What can healthcare learn from Apple?

Subtitled: in which I offend my tech friends, healthcare friends or both
I synergize, it is what I do. (for those of you playing business jargon bingo, drink!) I am also an unapologetic Apple fanboy (for those playing internet buzz word bingo, drink!) I've long thought that Apple makes bold decisions, and, since Steve's return, calculated long range decisions. Yesterday Apple held their "Back to the Mac" event. They unveiled the next iteration of their OS X operating system along with a new Mac Book Air. To the consternation of technocrats, Apple continues to make moves away from traditional computing paradigms (drink) towards something that is more like an appliance. It occurs to me that healthcare in the United States is undergoing similar changes. If that is the case, what can we learn from watching Apple and its consumers?

First a little watered down techie background. Computers have long been the domain of nerds. Hey, I'm a nerd, I can say that. How many people know that person…scratch that…kid in their family who is the computer person? Put your own memory in? Nope, save it for thanksgiving and they'll do it. (Let the record show that I am that person, and actually quite happy with the mantel). Not everyone knows how to open the command line, clear the cache, defrag the hard drive or replace a motherboard. What happens when that window gets minimized to some new place, or you can't find a file? Today's computer-savvy youth have learned an entire skill set and vernacular that is frankly transitional at best.

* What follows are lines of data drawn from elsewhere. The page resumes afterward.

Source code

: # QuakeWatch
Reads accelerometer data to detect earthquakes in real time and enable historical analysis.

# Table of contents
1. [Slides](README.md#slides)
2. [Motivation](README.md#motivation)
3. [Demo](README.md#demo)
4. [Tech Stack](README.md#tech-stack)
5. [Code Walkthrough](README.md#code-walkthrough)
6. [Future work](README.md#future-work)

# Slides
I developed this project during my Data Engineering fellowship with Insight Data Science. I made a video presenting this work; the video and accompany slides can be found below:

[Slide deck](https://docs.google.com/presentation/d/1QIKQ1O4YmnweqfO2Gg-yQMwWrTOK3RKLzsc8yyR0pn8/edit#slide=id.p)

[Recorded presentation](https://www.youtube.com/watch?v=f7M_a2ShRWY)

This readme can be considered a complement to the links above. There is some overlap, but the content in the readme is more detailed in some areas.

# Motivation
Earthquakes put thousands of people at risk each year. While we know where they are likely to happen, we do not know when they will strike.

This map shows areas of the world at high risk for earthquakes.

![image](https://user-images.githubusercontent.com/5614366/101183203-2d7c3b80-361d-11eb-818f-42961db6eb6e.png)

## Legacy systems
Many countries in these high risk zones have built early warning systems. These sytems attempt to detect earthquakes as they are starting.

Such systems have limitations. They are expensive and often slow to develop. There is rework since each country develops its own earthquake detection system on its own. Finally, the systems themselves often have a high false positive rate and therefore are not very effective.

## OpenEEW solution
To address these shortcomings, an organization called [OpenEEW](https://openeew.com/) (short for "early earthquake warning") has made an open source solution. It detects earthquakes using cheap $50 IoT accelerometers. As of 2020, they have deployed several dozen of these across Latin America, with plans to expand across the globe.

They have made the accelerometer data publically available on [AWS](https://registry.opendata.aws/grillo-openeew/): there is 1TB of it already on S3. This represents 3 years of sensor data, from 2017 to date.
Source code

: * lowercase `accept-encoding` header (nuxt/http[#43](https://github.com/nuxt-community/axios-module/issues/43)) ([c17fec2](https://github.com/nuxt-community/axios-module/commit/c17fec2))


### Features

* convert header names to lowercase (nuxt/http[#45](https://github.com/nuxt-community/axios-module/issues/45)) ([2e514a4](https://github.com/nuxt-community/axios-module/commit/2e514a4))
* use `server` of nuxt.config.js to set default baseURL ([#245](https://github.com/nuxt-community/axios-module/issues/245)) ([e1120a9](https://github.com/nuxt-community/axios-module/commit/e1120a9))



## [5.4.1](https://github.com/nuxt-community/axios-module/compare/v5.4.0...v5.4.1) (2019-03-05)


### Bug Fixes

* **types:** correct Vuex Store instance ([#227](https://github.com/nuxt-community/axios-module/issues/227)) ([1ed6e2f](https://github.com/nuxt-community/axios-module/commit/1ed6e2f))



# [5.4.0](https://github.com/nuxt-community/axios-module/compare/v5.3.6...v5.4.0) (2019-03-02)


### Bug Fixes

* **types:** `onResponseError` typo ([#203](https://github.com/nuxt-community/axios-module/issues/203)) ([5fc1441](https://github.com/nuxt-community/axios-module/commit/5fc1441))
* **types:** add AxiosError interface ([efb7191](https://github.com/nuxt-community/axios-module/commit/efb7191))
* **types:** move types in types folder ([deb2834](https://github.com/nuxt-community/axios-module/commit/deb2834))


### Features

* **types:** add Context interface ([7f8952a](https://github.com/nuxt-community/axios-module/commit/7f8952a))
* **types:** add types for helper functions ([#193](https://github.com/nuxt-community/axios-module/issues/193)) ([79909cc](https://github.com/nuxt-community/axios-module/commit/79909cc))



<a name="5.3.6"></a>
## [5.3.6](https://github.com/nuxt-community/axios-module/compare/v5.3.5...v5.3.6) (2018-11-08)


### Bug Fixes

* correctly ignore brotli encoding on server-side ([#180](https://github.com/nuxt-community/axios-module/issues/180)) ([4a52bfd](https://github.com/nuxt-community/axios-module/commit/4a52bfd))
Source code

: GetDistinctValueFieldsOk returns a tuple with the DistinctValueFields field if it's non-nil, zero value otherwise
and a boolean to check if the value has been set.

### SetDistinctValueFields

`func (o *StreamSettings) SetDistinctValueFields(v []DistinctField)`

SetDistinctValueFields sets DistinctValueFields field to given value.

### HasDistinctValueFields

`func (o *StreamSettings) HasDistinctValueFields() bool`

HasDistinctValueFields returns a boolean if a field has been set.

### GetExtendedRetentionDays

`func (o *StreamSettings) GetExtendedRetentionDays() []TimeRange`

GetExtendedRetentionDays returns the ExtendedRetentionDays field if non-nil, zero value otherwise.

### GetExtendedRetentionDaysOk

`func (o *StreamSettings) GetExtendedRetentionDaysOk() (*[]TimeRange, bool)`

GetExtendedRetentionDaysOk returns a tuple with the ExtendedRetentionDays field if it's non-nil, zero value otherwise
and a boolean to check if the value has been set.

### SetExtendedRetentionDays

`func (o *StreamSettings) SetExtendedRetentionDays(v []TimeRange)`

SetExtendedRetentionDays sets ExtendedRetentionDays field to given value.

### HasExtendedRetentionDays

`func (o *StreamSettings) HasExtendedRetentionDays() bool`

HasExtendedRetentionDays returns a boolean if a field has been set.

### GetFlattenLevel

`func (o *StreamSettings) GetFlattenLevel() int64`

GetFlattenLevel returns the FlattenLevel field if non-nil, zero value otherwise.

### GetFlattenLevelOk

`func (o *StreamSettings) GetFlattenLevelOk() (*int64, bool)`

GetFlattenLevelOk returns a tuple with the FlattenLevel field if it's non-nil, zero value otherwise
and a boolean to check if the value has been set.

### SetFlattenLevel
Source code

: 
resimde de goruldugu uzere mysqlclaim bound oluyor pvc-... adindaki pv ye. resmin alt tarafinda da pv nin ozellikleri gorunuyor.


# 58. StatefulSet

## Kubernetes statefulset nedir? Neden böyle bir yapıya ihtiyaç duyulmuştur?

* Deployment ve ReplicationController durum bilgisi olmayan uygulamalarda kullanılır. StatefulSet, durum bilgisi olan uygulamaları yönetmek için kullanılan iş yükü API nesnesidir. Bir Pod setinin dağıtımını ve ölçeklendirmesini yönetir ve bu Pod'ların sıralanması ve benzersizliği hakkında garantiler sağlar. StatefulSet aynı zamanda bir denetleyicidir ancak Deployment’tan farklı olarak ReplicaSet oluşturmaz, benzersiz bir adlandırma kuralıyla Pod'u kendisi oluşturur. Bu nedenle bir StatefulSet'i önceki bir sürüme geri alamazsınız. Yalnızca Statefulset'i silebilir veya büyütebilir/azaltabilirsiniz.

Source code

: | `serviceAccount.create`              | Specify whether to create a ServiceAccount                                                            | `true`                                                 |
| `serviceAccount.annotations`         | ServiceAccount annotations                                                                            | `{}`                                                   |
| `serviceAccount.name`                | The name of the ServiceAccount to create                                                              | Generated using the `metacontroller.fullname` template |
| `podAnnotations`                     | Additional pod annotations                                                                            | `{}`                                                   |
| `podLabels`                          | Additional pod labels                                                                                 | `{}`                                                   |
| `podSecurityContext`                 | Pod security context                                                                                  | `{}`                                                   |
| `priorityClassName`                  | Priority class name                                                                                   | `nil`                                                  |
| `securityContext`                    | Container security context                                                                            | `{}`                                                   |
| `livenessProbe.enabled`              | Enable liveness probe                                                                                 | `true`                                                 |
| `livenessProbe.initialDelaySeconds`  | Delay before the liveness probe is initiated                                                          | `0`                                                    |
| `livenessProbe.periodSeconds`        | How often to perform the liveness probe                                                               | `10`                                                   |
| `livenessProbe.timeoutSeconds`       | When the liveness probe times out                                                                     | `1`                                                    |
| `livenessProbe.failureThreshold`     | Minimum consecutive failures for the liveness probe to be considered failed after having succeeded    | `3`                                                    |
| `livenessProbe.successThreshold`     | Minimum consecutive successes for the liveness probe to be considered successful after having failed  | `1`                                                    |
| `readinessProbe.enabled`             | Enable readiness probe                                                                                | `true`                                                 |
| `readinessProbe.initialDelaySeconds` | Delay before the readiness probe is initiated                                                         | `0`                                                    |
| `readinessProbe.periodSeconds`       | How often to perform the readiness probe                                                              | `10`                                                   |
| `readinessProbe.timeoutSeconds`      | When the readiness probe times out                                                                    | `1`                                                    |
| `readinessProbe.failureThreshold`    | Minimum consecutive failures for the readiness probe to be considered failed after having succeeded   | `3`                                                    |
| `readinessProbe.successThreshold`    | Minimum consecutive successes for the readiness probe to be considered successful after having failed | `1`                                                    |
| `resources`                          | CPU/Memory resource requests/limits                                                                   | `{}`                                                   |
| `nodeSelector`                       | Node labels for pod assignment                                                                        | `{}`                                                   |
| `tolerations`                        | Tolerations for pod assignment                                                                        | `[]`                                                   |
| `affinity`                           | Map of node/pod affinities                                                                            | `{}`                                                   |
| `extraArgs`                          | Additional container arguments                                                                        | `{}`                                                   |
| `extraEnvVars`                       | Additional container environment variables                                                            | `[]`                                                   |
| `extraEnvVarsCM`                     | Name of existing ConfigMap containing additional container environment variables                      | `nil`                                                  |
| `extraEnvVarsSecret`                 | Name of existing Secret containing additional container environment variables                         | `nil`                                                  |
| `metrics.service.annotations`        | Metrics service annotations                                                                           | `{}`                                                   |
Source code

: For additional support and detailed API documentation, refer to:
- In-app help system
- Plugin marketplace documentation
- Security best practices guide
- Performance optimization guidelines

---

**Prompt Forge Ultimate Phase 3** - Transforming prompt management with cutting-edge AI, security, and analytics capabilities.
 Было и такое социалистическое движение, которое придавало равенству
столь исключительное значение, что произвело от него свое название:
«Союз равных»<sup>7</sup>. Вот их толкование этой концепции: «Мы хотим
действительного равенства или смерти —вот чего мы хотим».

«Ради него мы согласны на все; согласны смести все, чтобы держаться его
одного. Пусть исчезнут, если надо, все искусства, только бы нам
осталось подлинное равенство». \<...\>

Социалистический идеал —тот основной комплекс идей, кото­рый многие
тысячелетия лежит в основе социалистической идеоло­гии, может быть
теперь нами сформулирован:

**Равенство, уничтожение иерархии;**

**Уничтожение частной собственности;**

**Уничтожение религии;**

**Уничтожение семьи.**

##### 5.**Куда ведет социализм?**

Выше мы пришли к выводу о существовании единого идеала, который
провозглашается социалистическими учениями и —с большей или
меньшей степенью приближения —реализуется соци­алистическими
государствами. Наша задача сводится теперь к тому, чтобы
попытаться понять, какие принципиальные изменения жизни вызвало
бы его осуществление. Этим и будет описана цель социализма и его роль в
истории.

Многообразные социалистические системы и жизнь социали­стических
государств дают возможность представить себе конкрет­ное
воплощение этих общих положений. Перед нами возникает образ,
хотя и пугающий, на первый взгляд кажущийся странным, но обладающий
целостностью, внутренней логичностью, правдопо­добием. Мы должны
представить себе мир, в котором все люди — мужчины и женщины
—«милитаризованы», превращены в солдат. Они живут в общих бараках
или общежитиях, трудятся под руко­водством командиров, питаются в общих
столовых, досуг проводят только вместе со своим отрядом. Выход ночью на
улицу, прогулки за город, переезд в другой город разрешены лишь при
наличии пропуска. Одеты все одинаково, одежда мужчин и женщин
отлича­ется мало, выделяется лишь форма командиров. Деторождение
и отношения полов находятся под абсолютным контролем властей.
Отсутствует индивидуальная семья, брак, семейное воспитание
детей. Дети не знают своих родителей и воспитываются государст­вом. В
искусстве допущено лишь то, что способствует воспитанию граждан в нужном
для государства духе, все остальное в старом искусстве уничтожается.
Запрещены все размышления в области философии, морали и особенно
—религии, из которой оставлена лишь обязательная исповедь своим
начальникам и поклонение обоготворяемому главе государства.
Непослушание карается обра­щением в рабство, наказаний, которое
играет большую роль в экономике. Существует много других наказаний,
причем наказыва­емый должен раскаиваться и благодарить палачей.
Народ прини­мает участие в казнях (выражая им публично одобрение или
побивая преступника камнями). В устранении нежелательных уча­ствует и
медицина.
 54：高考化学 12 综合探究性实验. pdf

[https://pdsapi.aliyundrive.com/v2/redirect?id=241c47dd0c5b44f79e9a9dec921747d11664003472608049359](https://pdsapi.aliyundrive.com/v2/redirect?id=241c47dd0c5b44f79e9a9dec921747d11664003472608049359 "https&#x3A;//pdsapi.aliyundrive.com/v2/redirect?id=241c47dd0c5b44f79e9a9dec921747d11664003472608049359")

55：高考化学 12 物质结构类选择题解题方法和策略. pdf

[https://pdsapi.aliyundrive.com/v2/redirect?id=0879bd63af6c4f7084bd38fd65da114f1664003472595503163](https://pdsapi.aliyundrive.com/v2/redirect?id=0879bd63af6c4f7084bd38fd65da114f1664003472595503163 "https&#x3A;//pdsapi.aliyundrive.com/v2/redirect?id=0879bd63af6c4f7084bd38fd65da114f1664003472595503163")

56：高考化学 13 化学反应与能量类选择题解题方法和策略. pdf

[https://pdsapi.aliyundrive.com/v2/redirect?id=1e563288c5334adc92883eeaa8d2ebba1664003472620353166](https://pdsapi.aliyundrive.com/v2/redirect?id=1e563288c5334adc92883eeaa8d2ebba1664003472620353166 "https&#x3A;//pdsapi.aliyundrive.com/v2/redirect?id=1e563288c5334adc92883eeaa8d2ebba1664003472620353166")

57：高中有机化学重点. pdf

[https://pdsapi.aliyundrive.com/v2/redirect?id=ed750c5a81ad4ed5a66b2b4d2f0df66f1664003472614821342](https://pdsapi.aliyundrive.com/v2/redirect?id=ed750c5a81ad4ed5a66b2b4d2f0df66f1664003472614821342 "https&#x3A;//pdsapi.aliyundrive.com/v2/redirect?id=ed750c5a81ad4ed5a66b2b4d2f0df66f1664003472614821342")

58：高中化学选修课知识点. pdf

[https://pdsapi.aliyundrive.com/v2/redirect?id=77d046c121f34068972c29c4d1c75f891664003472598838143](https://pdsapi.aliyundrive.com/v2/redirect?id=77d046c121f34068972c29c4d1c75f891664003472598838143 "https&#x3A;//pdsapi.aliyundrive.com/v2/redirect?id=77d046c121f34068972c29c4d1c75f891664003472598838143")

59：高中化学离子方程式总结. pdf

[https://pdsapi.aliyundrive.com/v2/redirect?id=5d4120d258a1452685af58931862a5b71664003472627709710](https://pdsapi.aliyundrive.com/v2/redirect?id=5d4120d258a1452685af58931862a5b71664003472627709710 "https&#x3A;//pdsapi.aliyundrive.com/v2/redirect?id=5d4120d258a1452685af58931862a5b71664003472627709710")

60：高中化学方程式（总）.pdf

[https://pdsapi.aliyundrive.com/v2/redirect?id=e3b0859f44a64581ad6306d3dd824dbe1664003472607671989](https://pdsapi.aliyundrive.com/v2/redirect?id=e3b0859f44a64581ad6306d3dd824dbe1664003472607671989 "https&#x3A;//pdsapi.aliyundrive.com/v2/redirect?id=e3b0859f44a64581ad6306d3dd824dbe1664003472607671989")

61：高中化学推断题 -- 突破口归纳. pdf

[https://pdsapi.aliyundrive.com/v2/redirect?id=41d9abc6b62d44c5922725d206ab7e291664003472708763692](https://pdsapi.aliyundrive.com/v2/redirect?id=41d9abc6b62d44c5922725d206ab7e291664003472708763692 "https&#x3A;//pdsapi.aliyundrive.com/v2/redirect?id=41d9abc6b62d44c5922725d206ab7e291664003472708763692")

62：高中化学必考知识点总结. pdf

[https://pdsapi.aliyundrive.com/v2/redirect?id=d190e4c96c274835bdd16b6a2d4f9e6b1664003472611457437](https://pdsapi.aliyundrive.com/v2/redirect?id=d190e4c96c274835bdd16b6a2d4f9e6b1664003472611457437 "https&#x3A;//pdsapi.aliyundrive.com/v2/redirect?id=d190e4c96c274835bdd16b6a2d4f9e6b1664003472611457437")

Apple is moving computing in a new direction. Will it frustrate those of us nerds who actually enjoy changing our digital motor oil? Of course. There will always be people who want to build a RAID 5 array of hard drives. But most people just want the computer to be like an appliance. Turn it on and it works.

Healthcare is not much different. There are those of us who work in the trenches. We understand what payor mix and covered populations are. Should most people really have the words "explanation of benefits" in their vocabulary? Isn't that the IP Address of the healthcare world? Healthcare reform is a great example of this. Ask ten people what is broken with US healthcare and you will get 10 different answers. Ask that same lot what defragging a hard drive means and I'll bet you get an equally ambiguously and unqualified set of responses. Most people can't articulate much about healthcare because we have a convoluted system that is difficult to unravel.

Where is the Apple of healthcare? Where is the App Store that shows us what apps to buy and automatically installs and updates them? Apple have a much lambasted screening process for apps that make it into the iPhone and iPad store. Some call it closed or a dictatorship. Maybe. But my mother can use her iPhone and never calls me with questions like "how do I get this pop-up window off my phone's screen?" In Apple's world, it just works.

We are moving towards a reimbursement model that is focused on wellness and health. Over the next few years, computers will have a lot more in common with a toaster than the huge beige box from yesterday. Healthcare in ten years may look a lot more like a public utility than the what we have today. There are a lot of us who have been ensconced in the existing healthcare world. We're the nerds who like to drop into the terminal and type cp ~/Desktop/blog.txt ~/Volumes/Server/www/post.txt to copy a file. We're the ones who know how to tweak our reimbursement process to get the most out of medicare for an office visit. Yet there is a huge, increasingly vocal majority of the public who are asking: "where is my healthcare app store?"

Is the answer accountable care? Is it a public plan? Is it a public/private split like our school system (and like the Australian health system)? I don't have that answer. I do know that Apple is on to something when they make their devices more layperson friendly. It may frustrate the old guard, but isn't change always painful for those who can't keep up?